About this task => Without any of the pictures, transcribe all the lines below exactly.

Supplied data =>
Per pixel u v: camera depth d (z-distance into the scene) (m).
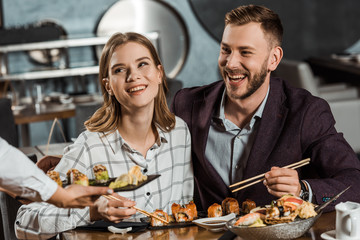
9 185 1.51
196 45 6.11
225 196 2.01
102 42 5.47
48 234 1.74
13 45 5.21
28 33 5.30
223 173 2.03
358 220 1.49
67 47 5.52
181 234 1.66
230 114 2.02
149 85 1.81
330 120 1.97
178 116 2.13
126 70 1.80
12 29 5.26
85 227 1.74
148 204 1.91
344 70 5.34
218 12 6.07
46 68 5.31
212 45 6.13
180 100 2.17
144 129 1.89
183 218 1.76
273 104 1.96
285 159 1.92
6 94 4.68
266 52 1.89
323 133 1.94
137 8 5.94
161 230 1.70
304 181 1.78
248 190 1.94
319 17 6.34
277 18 1.92
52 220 1.71
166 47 6.06
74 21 5.85
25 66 5.63
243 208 1.79
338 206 1.53
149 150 1.93
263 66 1.90
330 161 1.91
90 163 1.88
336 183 1.80
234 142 2.00
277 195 1.70
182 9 6.03
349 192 1.79
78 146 1.87
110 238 1.65
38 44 5.29
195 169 2.09
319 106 1.96
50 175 1.62
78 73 5.23
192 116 2.09
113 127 1.90
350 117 4.57
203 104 2.08
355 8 6.39
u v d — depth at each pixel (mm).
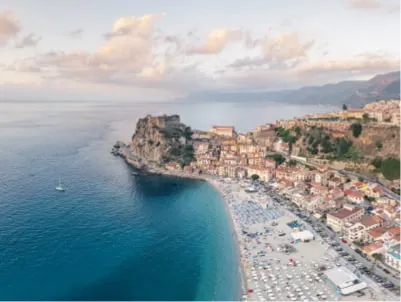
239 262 173125
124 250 184250
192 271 166250
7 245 182875
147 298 145625
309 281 152500
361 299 138875
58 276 158000
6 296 142625
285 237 195875
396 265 159000
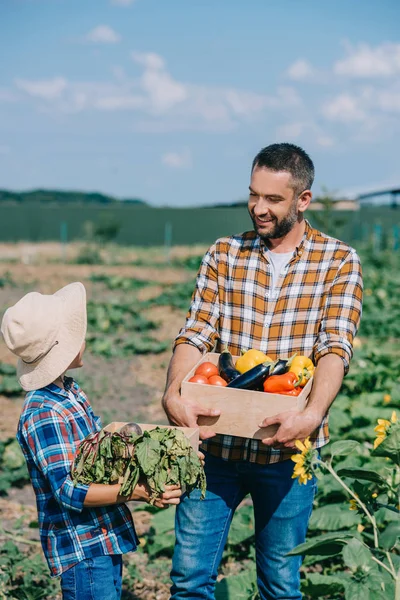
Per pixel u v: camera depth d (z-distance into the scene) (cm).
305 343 324
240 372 311
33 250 3916
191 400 294
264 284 329
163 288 2089
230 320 335
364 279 1978
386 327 1299
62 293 283
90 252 3281
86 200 8325
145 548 518
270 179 308
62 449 263
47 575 458
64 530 271
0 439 739
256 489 322
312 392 293
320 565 480
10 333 266
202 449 323
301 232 328
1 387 944
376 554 296
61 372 272
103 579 273
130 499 262
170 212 5031
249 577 432
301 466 273
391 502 298
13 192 8131
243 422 289
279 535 319
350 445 282
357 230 3984
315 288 323
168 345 1266
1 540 525
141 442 257
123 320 1498
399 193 3797
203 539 324
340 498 546
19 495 630
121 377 1058
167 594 456
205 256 344
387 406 764
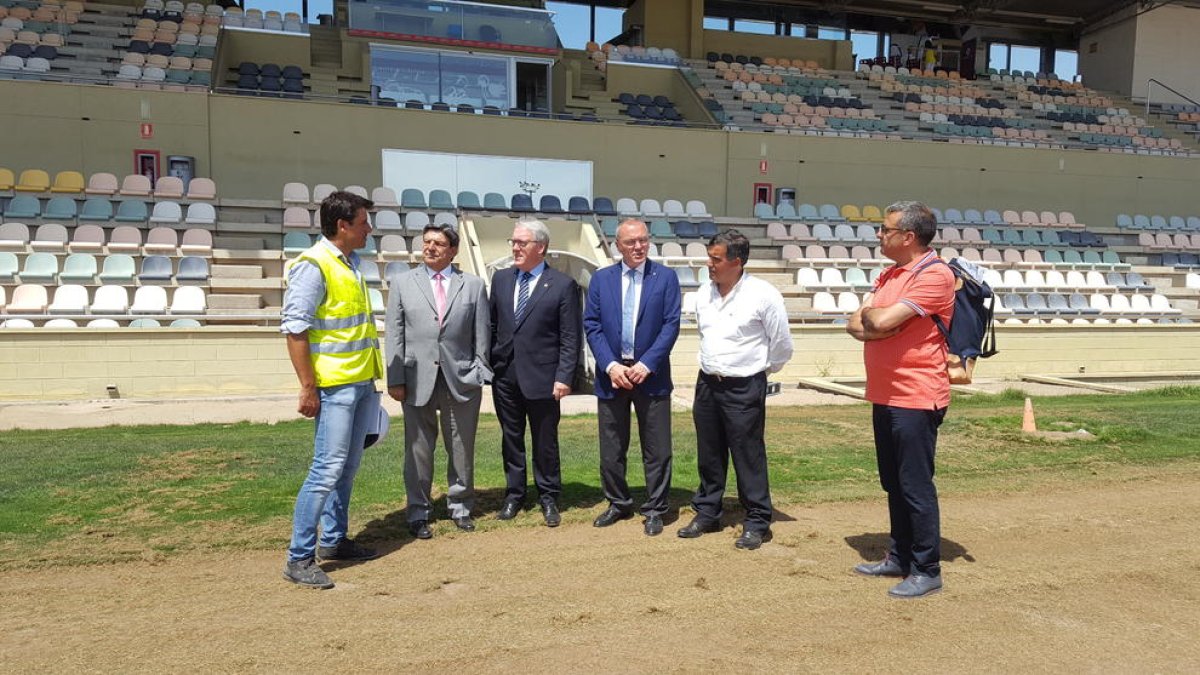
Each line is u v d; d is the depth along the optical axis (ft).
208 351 36.86
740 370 15.30
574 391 18.29
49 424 29.73
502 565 14.40
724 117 73.10
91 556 14.28
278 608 12.34
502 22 70.74
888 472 13.89
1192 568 14.46
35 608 12.18
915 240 13.16
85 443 24.71
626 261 16.22
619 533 16.31
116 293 41.27
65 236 45.75
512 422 16.92
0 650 10.76
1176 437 26.61
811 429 28.53
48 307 39.93
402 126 60.95
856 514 17.88
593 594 13.05
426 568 14.23
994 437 26.53
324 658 10.68
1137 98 96.63
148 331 36.04
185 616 11.98
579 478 20.68
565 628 11.71
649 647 11.10
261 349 37.47
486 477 20.56
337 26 81.20
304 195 54.49
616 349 16.21
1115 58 99.19
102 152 55.57
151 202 51.31
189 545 14.97
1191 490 19.95
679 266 53.47
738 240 15.25
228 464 21.21
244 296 44.19
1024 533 16.48
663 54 85.87
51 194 50.52
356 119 59.98
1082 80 104.73
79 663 10.43
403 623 11.82
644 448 16.52
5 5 69.51
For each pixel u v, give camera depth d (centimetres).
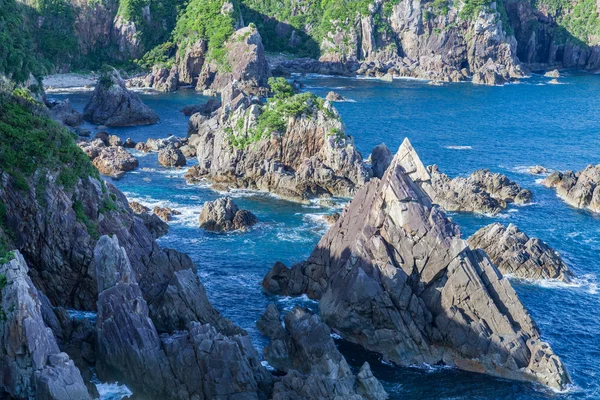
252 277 10712
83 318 8606
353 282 8931
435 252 8944
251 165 15200
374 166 15425
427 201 9256
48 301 8481
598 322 9606
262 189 14888
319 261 10075
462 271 8750
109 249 8044
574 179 15025
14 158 9625
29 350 7031
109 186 11412
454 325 8662
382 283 8912
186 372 7488
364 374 7756
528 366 8338
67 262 9500
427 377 8375
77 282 9531
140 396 7588
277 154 15175
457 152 18375
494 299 8794
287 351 8412
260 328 9062
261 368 7644
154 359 7575
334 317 9156
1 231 9281
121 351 7712
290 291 10131
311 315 8712
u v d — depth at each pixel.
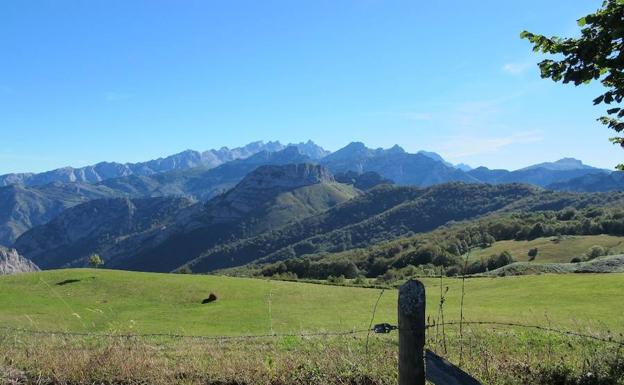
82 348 10.59
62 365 8.73
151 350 10.95
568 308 29.09
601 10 7.73
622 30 6.97
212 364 9.32
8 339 11.53
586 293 36.81
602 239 114.62
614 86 8.26
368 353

Solution below =>
Per pixel u v: camera depth d (z-distance into the scene) (m).
9 185 1.51
196 45 6.11
225 196 2.01
102 42 5.47
48 234 1.74
13 45 5.21
28 33 5.30
223 173 2.03
358 220 1.49
67 47 5.52
181 234 1.66
230 114 2.02
149 85 1.81
330 120 1.97
178 116 2.13
126 70 1.80
12 29 5.26
85 227 1.74
148 204 1.91
344 70 5.34
218 12 6.07
46 68 5.31
212 45 6.13
180 100 2.17
144 129 1.89
183 218 1.76
273 104 1.96
285 159 1.92
6 94 4.68
266 52 1.89
323 133 1.94
137 8 5.94
161 230 1.70
304 181 1.78
248 190 1.94
319 17 6.34
277 18 1.92
52 220 1.71
166 47 6.06
74 21 5.85
25 66 5.63
243 208 1.79
338 206 1.53
149 150 1.93
263 66 1.90
330 161 1.91
90 163 1.88
336 183 1.80
234 142 2.00
277 195 1.70
182 9 6.03
349 192 1.79
78 146 1.87
110 238 1.65
38 44 5.29
195 169 2.09
319 106 1.96
50 175 1.62
78 73 5.23
192 116 2.09
113 127 1.90
350 117 4.57
203 104 2.08
355 8 6.39
u v d — depth at each pixel (mm).
239 262 173125
124 250 184250
192 271 166250
7 245 182875
147 298 145625
309 281 152500
361 299 138875
58 276 158000
6 296 142625
285 237 195875
396 265 159000
Per pixel u v: camera depth d (z-distance into the scene) (cm).
305 343 324
240 372 311
33 250 3916
191 400 294
264 284 329
163 288 2089
230 320 335
364 279 1978
386 327 1299
62 293 283
90 252 3281
86 200 8325
145 548 518
270 179 308
62 449 263
47 575 458
64 530 271
0 439 739
256 489 322
312 392 293
320 565 480
10 333 266
202 449 323
301 232 328
1 387 944
376 554 296
61 372 272
103 579 273
130 499 262
170 212 5031
249 577 432
301 466 273
391 502 298
13 192 8131
243 422 289
279 535 319
350 445 282
357 230 3984
315 288 323
168 345 1266
1 540 525
141 442 257
123 320 1498
399 193 3797
203 539 324
340 498 546
19 495 630
121 377 1058
167 594 456
205 256 344
387 406 764
Each line is u v d; d is the depth along the optical axis (ft).
208 351 36.86
740 370 15.30
574 391 18.29
49 424 29.73
502 565 14.40
724 117 73.10
91 556 14.28
278 608 12.34
502 22 70.74
888 472 13.89
1192 568 14.46
35 608 12.18
915 240 13.16
85 443 24.71
626 261 16.22
619 533 16.31
116 293 41.27
65 236 45.75
512 422 16.92
0 650 10.76
1176 437 26.61
811 429 28.53
48 307 39.93
402 126 60.95
856 514 17.88
593 594 13.05
426 568 14.23
994 437 26.53
324 658 10.68
1137 98 96.63
148 331 36.04
185 616 11.98
579 478 20.68
565 628 11.71
649 647 11.10
261 349 37.47
486 477 20.56
337 26 81.20
304 195 54.49
616 349 16.21
1115 58 99.19
102 152 55.57
151 202 51.31
189 545 14.97
1191 490 19.95
679 266 53.47
738 240 15.25
228 464 21.21
244 296 44.19
1024 533 16.48
663 54 85.87
51 194 50.52
356 119 59.98
1082 80 104.73
79 663 10.43
403 623 11.82
644 448 16.52
5 5 69.51
For each pixel u v, give camera depth d (centimetres).
252 277 10712
83 318 8606
353 282 8931
435 252 8944
251 165 15200
374 166 15425
427 201 9256
48 301 8481
598 322 9606
262 189 14888
319 261 10075
462 271 8750
109 249 8044
574 179 15025
14 158 9625
29 350 7031
109 186 11412
454 325 8662
382 283 8912
186 372 7488
364 374 7756
528 366 8338
67 262 9500
427 377 8375
77 282 9531
140 396 7588
277 154 15175
457 152 18375
494 299 8794
287 351 8412
260 328 9062
261 368 7644
154 359 7575
334 317 9156
1 231 9281
121 351 7712
290 291 10131
311 315 8712
u v d — depth at each pixel.
82 348 10.59
62 365 8.73
151 350 10.95
568 308 29.09
601 10 7.73
622 30 6.97
212 364 9.32
8 339 11.53
586 293 36.81
602 239 114.62
614 86 8.26
368 353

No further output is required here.